We have considered several classes of materials with most emphasis on the cubic perovskite structure and derivatives like double perovskites and layered perovskites (Ruddlesden-Popper and Dion-Jacobson phases) with 52 different metallic elements and different anions (O, N, S, F). Also a range of Sn and Pb based organic and inorganic perovskites have been considered with different combinations of the anions I, Br, and Cl.
Furthermore the screening has been expanded to 2400 materials form the ICSD database (http://icsd.fiz-karlsruhe.de) included in the Materials Project database (https://materialsproject.org/). These materials are thus known to exist in Nature but many of their properties like their bandgaps are not known from experiment. The systems are used to evaluate the possibilities for finding materials for different tandem solar cell designs with or without water protection layers.
The possibility of tuning band gaps by atomically well-defined stacking of perovskite layers is illustrated by results for compounds composed of BaSnO3 and BaTaO2N. It is shown that the band gap can vary by about 1 eV and that the gap formation can be understood based on electronic confinement and tunneling.

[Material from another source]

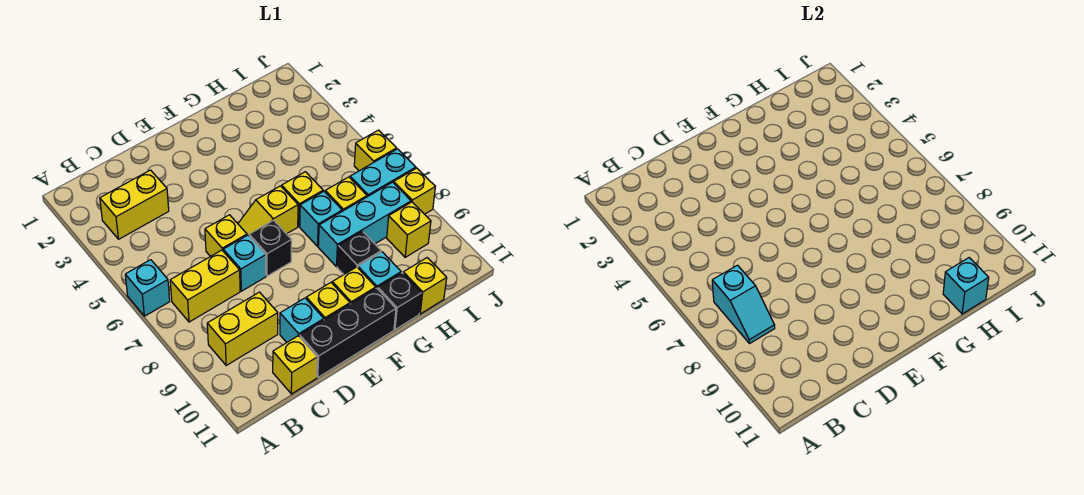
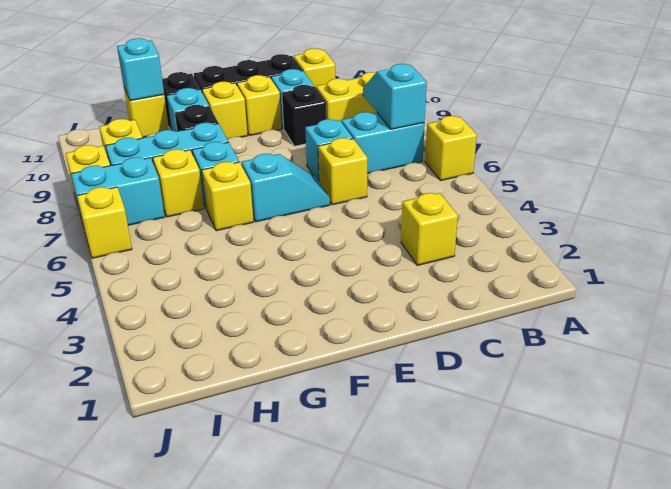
cyan 1x1 brick [125,260,170,316] -> yellow 1x1 brick [425,116,477,181]
yellow 1x2 brick [100,170,169,239] -> yellow 1x1 brick [401,193,458,265]
yellow 1x2 brick [170,250,240,322] -> cyan 1x2 brick [341,112,425,174]
yellow 1x2 slope [238,186,298,236] -> cyan 1x2 slope [242,154,330,222]
black 1x1 brick [249,220,292,276] -> black 1x1 brick moved to [282,85,327,146]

As expected the light absorption efficiency depends strongly on the character of the band-edge states.
Finally, we consider band gap tuning by applying strain to different Sn-containing semiconductors. For some systems the gap decreases dramatically with tensile strain while for others the behavior is more modest and can have either sign. The behavior can be understood from role played in the electronic structure by the Sn s-states.